Thanks for the feedback. Sorry I haven't had time to look at this issue again. I won't get back to it before September, but I will get back to it.

[ambroise-arm]

and also apologies for my doing such an ill thought-through suggestion.

Your suggestion was good, I didn't mean to be rude, I just wanted to document the deviation from the instructions. And thanks for looking into it more!

The diff below is the change I have locally right now that will likely end up in a PR in the near future.

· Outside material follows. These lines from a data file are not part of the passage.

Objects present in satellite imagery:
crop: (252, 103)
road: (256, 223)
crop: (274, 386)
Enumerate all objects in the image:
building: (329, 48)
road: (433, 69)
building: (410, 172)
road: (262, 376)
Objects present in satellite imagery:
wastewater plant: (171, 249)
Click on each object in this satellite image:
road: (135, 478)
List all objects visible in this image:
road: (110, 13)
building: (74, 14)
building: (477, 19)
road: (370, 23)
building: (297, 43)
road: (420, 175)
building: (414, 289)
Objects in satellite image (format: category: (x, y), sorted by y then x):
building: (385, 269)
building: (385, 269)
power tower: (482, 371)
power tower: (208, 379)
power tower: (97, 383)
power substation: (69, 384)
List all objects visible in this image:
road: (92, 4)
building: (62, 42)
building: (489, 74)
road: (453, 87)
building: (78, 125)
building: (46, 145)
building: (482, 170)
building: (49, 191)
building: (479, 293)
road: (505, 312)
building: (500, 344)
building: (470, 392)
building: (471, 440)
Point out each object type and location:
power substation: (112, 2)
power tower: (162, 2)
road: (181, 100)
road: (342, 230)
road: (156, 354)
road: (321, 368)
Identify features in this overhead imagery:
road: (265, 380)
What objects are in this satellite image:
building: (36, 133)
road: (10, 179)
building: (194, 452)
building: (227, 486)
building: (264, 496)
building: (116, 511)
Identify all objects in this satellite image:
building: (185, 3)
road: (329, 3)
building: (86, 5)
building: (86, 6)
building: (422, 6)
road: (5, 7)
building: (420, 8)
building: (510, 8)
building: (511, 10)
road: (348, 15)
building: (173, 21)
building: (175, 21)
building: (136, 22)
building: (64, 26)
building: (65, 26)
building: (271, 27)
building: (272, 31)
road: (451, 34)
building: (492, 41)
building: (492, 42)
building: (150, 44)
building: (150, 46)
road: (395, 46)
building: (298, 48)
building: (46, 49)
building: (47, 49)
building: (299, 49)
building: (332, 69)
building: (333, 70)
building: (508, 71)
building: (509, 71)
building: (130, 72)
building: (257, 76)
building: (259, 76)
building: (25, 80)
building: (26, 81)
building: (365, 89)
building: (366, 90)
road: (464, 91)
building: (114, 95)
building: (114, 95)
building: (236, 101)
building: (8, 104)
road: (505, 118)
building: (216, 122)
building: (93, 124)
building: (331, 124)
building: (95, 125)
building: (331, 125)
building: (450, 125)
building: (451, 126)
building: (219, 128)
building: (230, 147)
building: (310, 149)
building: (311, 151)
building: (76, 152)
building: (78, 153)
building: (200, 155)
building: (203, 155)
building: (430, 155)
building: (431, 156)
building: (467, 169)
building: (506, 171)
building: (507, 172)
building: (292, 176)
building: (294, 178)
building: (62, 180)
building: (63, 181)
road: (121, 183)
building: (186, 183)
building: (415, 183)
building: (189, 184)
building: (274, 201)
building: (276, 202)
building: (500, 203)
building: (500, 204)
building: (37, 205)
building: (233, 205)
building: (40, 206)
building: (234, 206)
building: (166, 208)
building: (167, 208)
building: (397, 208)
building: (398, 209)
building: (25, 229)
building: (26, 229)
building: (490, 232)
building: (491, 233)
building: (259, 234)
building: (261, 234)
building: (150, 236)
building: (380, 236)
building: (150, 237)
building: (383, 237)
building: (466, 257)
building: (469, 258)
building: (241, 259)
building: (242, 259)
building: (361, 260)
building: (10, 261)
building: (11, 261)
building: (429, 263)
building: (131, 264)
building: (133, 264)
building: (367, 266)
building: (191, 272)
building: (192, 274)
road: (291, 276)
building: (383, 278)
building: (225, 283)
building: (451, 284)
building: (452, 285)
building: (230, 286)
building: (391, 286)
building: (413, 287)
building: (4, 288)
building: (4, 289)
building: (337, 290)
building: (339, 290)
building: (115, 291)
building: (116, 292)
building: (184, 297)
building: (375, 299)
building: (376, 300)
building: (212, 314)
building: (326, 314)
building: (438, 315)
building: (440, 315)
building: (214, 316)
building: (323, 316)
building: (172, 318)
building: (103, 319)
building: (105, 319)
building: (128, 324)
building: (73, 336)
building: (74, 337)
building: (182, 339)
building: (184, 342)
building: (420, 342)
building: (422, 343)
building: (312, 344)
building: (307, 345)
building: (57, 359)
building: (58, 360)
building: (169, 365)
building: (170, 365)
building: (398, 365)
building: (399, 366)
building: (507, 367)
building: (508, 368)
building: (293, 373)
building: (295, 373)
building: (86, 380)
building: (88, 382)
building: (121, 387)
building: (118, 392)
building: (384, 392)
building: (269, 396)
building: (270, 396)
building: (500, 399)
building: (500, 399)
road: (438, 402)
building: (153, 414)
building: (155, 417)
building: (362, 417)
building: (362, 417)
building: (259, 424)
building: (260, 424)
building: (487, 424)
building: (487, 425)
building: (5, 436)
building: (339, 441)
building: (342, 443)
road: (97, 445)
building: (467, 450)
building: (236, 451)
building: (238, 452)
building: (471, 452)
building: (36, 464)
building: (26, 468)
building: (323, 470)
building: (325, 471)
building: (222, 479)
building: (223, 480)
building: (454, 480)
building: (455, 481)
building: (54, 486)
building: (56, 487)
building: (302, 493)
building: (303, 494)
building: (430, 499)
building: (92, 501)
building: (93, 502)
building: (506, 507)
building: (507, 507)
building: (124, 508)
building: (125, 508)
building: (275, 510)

I see it made it as 48aa8b3 . You were right, that was not the source of the issue I was seeing.
It appears that the issue was with Zephyr. I was using Zephyr 3.3 at the time. Testing again with Zephyr 3.4 I don't see this anymore. I tried to bisect Zephyr to see what solved it, but there is a good chunk of the history between 3.3 and 3.4 that doesn't seem to work well with CycloneDDS so I couldn't complete the bisection.

So I suppose #1622 made use of a new API that was bugged in Zephyr in 3.3 and was fixed since then. Closing the issue as all is well now.